Erdoğan “Küresel sisteme” meydan okuyor.
O bir maceraperest değil, bulunduğu konum O’nu bunu yapmaya mecbur ediyor. Ya geçmişteki Demireller, Ecevitler gibi küresel despotların ellerini öpecekti. Ya da imanının sesine kulak verecekti.
O ikinci yolu tercih etti.
Çünkü;
Kur’an “Nice az bir topluluk, Allah’ın izniyle çok bir topluluğa gâlip gelmiştir– Bakara-249 “ der.
Galip gelmek için sayı, para, asker, silahça üstün olmak her zaman şart olmuyor. Tarihte bunun çok örnekleri vardır.
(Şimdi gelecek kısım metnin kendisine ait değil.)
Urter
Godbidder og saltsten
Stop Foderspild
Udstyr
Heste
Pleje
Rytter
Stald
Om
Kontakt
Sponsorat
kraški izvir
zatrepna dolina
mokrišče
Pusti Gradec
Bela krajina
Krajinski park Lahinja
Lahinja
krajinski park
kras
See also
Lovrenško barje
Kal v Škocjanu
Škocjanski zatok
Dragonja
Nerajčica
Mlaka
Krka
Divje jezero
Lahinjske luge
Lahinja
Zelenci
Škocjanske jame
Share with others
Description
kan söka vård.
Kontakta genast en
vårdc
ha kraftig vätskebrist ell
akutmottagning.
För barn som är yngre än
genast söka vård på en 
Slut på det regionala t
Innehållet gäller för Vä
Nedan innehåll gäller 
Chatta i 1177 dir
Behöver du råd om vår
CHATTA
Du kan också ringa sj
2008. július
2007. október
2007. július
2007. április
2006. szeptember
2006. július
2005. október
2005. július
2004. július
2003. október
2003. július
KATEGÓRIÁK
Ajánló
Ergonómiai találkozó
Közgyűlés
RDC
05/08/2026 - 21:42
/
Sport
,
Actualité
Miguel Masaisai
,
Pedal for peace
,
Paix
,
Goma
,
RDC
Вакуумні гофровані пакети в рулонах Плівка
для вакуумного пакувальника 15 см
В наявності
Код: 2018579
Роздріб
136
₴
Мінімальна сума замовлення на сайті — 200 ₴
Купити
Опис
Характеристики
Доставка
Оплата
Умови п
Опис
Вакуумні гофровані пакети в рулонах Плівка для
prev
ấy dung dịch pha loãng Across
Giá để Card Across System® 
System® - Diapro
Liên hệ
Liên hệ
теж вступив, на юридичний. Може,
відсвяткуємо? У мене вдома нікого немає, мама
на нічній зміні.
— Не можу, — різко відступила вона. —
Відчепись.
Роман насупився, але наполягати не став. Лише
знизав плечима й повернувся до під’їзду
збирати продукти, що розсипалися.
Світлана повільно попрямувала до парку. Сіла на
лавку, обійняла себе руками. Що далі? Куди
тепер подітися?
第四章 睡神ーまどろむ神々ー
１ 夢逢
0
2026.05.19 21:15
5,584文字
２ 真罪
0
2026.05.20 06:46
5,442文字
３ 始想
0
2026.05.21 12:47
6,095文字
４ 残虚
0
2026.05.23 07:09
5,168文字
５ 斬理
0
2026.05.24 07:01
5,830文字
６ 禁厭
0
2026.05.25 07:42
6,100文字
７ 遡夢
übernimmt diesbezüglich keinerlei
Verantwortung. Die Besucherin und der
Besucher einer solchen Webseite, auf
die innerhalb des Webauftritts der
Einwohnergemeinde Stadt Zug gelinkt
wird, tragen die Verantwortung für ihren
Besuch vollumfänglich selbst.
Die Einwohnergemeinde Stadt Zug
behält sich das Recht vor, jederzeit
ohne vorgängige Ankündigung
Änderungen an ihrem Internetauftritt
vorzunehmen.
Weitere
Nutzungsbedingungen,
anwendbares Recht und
Malazgirt bunlardan biridir.
Erdoğan ve ardında kenetleniş bir avuç gazeteci ve fikir adamı her gün, adeta yırtınırcasına, ekranlarda durumu millete izaha çabalıyorlar. Bu çabalar çölde bir sayha gibi kaybolup gitmiyor. O insanları millet can kulağı ile dinliyor.
Millet, durumun son derece farkında.
Millet, farkındalığını 15 Temmuz’da net olarak ortaya koydu.
Milletimiz ile Devletimiz, tarihîmizde eşine az rastlanır bir sinerji, bir ahenk içindeler.
Bu sinerji, bu ahenk, dağları deler!
“Despotluğun Kalesi”
1877’de açılan, İlk Osmanlı parlamentosuna baktığımızda, en ilginç özelliğinin, İmparatorlukta egemen unsur olan Müslümanların yanında, gayri Müslimlerin de hayli yüksek oranda temsil edildiğidir.
Bu durumun ilginç yanı, Avrupa’da olduğu halde, Avusturya- Macaristan monarşisinde bile Çek, Hırvat, Sloven, Slovak gibi azınlıkların haksızlık derecesinde düşük olmasına karşın “Despotluğun Kalesi” gösterilen Osmanlı İmparatorluğu’nda bunun tersinin olmasıdır. (Doç. Dr. Mehmet Turhan, Siyasal Elitler, Gündoğan Yay.1991-s.91)
1871 de Osmanlı’ya “Despotuğun Kalesi” diyorlar.
2017 de Türkiye’ye “Despotuğun Kalesi” diyorlar.
Tencere tava, hep aynı hava.
Bu şu demek!
İt’ in ürüdüğüne takılma, kervanı, bildiğince yürüt!
Ulusalcılar/Kemalistler, Efendilerine diklenemezler!
Türkiye’deki Kilise ve Sinagoglarda Papaz ve Kohen’ ler 80 yıldan beri nikah kıyarlar.
Ulusalcılar/Kemalistler buna en ufak bir itiraz, eleştiri, yaygara yapamaz, gık bile diyemezler.
Efendilerine diklenemezler.
Sadece Anadolu insanına ve müftülere horozlanırlar !
Kitap-Kalaşenkof-CHP
Bir zamanlar bu ülkede kitap bulundurmak suçtu. 30’lu yıllarda Kur’an öğrenmek için gerekli olan Kur’an alfabesi(elifba) bile suçtu. 90 lara kadar Said Nursi’nin kitapları, Risale-i Nurlar, Kalaşenkof bulundurmak kadar tehlikeli idi.
Ulusalcılar/CHP liler, kasten, Said Nursi demez, “Said-i Kürdi” diyerek güya aşağılarlardı. Bu ifade ile Türk olmadığı vurgulanır, “iyi olsa Türk olurdu” sen de “Türk Düşmanı olmasan O’nun kitaplarını okumazsın” denmek istenirdi.
70 lerde, 80 lerde un çuvalları içine, bahçede açılan toprak çukurlara kitap saklardık. Ani baskınlarla polis, jandarma evlerde kitap arardı.
Cumhuriyet’in ilk bakanlarından Dr. Rıza Nur’un kitapları da şiddetli yasak kitaplardandı.(“Nur” soyadı, onun dindar olduğu anlamına gelmiyor, bilakis dine kayıtsız, hatta alerjik bir kişidir) Rıza Nur’un kitabı “Hayatım-Hatıratım” ın yurtdışı baskısına esrarengiz yöntemlerle ulaşılır, etrafa sezdirmeden gizli-saklı okunurdu. Okuduklarınızı da sağda solda boşboğazlık edip anlatmamanız tembih edilirdi. İyi saatte olsunların kulağına giderse sizin için iyi olmazdı!
CHP’nin; adaleti, demokrasisi, insan hakları, fikir hürriyeti, inanç hürriyeti, işte buydu.